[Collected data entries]
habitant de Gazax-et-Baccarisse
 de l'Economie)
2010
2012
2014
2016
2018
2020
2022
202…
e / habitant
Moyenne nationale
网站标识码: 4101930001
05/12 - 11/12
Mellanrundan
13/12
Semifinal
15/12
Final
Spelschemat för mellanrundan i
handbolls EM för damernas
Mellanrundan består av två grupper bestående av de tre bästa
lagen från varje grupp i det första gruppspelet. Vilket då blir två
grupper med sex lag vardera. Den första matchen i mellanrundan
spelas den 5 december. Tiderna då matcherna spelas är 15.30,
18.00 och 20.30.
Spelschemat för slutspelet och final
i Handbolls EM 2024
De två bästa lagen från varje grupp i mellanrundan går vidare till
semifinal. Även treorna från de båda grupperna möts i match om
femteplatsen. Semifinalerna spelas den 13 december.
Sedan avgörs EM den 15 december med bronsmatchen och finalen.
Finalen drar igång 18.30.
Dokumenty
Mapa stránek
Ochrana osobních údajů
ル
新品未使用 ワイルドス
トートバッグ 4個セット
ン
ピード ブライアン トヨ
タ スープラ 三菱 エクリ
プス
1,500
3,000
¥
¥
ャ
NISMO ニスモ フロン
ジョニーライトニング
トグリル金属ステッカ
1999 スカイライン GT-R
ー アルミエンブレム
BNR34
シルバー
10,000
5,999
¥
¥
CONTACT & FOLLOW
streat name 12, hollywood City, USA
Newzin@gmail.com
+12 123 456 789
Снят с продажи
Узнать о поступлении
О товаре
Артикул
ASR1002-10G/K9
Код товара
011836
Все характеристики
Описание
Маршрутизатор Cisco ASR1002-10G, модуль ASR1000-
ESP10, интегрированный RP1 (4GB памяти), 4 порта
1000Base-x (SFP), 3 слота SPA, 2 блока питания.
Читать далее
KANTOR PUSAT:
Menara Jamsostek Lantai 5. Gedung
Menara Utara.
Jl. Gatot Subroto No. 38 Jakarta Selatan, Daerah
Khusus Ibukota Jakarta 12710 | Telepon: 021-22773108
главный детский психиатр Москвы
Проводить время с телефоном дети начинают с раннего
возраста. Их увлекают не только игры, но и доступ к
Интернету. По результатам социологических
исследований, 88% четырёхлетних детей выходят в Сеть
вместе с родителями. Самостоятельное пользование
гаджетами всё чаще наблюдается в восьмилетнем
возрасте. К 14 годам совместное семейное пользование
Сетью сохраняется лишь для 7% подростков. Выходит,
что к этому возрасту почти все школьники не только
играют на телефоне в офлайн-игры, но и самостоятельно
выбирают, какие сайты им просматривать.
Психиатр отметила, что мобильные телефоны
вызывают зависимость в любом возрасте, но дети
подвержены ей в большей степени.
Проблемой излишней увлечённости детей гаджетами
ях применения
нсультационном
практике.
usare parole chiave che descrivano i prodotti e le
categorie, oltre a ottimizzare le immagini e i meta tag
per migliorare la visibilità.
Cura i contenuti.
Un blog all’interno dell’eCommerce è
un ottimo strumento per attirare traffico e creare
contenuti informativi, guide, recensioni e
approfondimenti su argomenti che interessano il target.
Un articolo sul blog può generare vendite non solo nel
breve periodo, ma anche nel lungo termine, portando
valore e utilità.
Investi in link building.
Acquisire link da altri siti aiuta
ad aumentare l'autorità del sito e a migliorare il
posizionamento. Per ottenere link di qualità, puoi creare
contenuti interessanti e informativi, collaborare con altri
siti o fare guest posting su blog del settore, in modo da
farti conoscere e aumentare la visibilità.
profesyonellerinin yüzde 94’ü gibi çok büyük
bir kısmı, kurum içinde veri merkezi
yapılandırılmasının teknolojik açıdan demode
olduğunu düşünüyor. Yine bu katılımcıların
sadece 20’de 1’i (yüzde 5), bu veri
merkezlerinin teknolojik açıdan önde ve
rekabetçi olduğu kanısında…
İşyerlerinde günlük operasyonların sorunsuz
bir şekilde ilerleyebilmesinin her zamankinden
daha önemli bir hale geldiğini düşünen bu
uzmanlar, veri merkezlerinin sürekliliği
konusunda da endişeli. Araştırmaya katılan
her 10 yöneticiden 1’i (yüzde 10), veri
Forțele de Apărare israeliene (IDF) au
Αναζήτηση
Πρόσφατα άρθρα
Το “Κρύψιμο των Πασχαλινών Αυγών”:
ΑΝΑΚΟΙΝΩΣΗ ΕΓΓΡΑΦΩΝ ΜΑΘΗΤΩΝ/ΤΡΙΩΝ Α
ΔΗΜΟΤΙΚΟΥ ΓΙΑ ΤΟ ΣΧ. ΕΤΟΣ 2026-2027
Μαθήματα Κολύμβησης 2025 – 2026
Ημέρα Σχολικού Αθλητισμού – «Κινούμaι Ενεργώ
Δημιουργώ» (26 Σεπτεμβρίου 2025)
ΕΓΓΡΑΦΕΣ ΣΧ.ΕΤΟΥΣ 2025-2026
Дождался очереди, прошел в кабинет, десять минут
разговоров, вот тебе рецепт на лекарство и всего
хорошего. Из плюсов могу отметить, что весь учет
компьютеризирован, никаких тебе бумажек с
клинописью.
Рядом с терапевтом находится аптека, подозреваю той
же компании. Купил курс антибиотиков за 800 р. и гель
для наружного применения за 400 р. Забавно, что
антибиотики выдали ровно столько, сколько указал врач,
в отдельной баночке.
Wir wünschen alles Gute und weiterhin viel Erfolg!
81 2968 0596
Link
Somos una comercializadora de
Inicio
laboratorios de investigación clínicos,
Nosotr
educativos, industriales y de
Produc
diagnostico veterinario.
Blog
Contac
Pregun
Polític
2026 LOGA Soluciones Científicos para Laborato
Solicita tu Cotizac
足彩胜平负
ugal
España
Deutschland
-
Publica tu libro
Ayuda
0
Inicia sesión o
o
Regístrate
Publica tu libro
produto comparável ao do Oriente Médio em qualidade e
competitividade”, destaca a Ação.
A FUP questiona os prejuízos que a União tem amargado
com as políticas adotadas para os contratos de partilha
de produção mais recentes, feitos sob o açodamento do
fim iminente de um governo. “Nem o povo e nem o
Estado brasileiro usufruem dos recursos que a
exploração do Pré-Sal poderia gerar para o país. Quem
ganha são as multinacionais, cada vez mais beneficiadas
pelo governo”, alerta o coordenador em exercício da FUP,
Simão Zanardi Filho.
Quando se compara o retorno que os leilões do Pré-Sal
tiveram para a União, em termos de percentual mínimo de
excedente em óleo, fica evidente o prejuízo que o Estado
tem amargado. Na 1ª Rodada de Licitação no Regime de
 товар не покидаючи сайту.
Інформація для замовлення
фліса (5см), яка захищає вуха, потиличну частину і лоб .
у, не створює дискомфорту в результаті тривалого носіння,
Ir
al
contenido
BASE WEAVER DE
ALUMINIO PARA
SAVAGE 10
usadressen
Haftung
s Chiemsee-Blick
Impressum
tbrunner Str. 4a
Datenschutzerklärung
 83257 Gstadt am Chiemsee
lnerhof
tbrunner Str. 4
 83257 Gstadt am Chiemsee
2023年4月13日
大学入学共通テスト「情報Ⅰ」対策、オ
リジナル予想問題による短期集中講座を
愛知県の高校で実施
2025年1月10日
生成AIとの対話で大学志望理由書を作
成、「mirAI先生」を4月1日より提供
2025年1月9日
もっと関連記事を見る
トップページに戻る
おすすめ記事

# TASK STATEMENT:
Reproduce, character for character, only the lines of the preceding data that start at the line with "Newzin@gmail.com" and end at the line with "Проводить время с", both included.

# RESPONSE:
Newzin@gmail.com
+12 123 456 789
Снят с продажи
Узнать о поступлении
О товаре
Артикул
ASR1002-10G/K9
Код товара
011836
Все характеристики
Описание
Маршрутизатор Cisco ASR1002-10G, модуль ASR1000-
ESP10, интегрированный RP1 (4GB памяти), 4 порта
1000Base-x (SFP), 3 слота SPA, 2 блока питания.
Читать далее
KANTOR PUSAT:
Menara Jamsostek Lantai 5. Gedung
Menara Utara.
Jl. Gatot Subroto No. 38 Jakarta Selatan, Daerah
Khusus Ibukota Jakarta 12710 | Telepon: 021-22773108
главный детский психиатр Москвы
Проводить время с телефоном дети начинают с раннего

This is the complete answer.